Task to complete: Among the lines below, which ones contain the word "nose"? Copy every such line.

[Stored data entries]
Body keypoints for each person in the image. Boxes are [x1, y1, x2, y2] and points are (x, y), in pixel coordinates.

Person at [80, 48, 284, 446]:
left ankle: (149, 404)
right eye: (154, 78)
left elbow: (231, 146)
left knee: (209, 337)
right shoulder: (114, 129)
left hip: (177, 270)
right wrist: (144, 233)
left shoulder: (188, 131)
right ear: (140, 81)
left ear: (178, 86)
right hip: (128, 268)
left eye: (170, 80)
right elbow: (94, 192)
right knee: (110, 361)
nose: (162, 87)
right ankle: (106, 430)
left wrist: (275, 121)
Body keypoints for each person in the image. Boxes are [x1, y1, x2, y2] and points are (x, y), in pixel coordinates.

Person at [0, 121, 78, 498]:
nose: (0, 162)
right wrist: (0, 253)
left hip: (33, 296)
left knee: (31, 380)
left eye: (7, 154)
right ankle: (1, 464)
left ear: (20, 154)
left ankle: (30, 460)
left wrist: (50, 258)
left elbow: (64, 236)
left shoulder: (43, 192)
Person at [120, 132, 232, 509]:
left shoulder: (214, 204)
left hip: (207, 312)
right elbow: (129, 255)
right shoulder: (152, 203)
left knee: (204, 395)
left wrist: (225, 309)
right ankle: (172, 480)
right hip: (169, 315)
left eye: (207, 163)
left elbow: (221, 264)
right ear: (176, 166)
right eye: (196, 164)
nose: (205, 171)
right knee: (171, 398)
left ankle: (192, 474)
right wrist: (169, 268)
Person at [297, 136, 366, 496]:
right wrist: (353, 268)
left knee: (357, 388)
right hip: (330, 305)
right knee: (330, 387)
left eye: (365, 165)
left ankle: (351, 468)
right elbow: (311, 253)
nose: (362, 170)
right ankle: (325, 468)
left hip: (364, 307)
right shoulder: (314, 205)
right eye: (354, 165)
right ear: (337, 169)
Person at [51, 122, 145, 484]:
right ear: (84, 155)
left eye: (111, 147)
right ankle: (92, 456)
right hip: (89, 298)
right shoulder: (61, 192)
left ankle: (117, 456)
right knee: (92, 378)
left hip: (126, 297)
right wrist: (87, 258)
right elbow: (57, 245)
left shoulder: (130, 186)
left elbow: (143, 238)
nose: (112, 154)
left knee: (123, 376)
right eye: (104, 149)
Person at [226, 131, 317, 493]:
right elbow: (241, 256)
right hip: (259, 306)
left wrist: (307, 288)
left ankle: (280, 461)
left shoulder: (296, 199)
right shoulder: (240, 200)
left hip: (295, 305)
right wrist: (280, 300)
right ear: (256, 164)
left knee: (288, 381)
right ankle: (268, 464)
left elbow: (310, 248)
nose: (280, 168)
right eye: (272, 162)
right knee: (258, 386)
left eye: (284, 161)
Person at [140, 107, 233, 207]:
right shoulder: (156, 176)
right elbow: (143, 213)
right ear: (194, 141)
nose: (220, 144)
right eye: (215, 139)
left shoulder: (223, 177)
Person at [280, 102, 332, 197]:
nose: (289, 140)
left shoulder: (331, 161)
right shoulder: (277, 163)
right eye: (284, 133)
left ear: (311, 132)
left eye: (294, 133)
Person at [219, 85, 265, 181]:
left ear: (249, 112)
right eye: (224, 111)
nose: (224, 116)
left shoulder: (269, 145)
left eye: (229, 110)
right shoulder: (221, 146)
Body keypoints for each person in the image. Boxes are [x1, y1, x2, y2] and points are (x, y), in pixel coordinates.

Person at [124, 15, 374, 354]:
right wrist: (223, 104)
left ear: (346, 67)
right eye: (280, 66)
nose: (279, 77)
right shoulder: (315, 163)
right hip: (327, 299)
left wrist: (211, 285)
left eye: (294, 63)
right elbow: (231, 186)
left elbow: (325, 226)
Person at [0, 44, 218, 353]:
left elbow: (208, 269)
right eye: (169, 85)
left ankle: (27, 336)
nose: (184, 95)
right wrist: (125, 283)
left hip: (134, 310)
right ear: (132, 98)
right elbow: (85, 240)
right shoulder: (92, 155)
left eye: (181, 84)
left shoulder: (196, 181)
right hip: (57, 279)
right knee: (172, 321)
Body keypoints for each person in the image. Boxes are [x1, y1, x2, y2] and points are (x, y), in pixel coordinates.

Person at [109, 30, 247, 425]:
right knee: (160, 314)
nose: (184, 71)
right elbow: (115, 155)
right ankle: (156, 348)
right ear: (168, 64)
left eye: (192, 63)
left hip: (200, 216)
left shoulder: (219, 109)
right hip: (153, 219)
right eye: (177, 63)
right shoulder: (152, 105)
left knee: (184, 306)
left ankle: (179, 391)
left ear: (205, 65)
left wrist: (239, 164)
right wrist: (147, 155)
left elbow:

Problem solution:
nose: (162, 87)
nose: (0, 162)
nose: (205, 171)
nose: (362, 170)
nose: (112, 154)
nose: (280, 168)
nose: (220, 144)
nose: (289, 140)
nose: (224, 116)
nose: (279, 77)
nose: (184, 95)
nose: (184, 71)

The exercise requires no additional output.